The time had passed for that, as it was passing now for him… No time left anymore for testing the prowess of his antagonists, for sowing confusion, for calling forth the snakes in them to consume their own tails… Just time for cleaning up the details…
The wisdom of millennia said the best way of erasing knowledge was elimination of the living vessels that carried it.
He looked at the open window. He’d get the first person who appeared there—if not Phil, then Jenna—and then he’d get Phil when he discovered Jenna’s body…
And if no one appeared there, he’d figure out a way to get them out of the apartment.
MY PHONE RANG. I was just finishing my third worthless interview on Patchin Place.
I thanked the man—he said he was a “media critic”—and took the call.
“Hi honey,” Jenna said. “I’ve got Amanda Leonard on hold on the other line. Should I make it a three-way conference call?”
“Good idea. Easier for you to jot down any important information than for me in the street.”
“OK, hold on,” Jenna said.
“Hullo?” another voice said a moment later.
“Hi Amanda. We saw you on tape last night—you were great.”
“Thank you—is that you, Phil?”
“Yep. Jenna’s on the line too.”
“Great. Well, we’ve heard back from Mary Radcliff at The Silk Museum, who heard from MIT,” Amanda said. “The code in the silk hanky turned out to be snap to crack!”

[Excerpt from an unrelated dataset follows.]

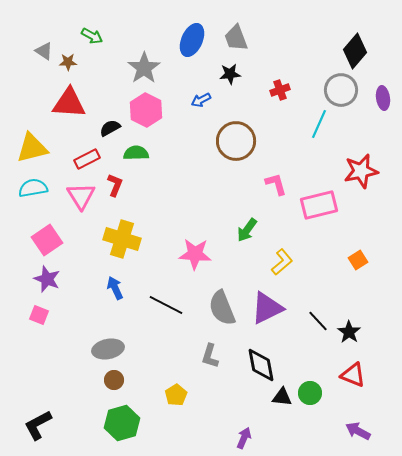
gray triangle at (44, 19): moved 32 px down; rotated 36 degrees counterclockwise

“Excellent! Tell me the whole story.”
I heard some kind of rusty scraping. “I’m just raising the blinds a little,” Jenna said. “The sun’s gone behind a cloud…”
“…Mary tried to derive punch cards for all three handkerchiefs,” Amanda was saying.
“Right,” I said.
“And only one was the product of a Jacquard Loom, or something like it. The two others were much more modern in creation, and nothing about their weave could be reduced to a code. Mary says their code is Marks and Sparks—or maybe J. C. Penney would be better.” She laughed.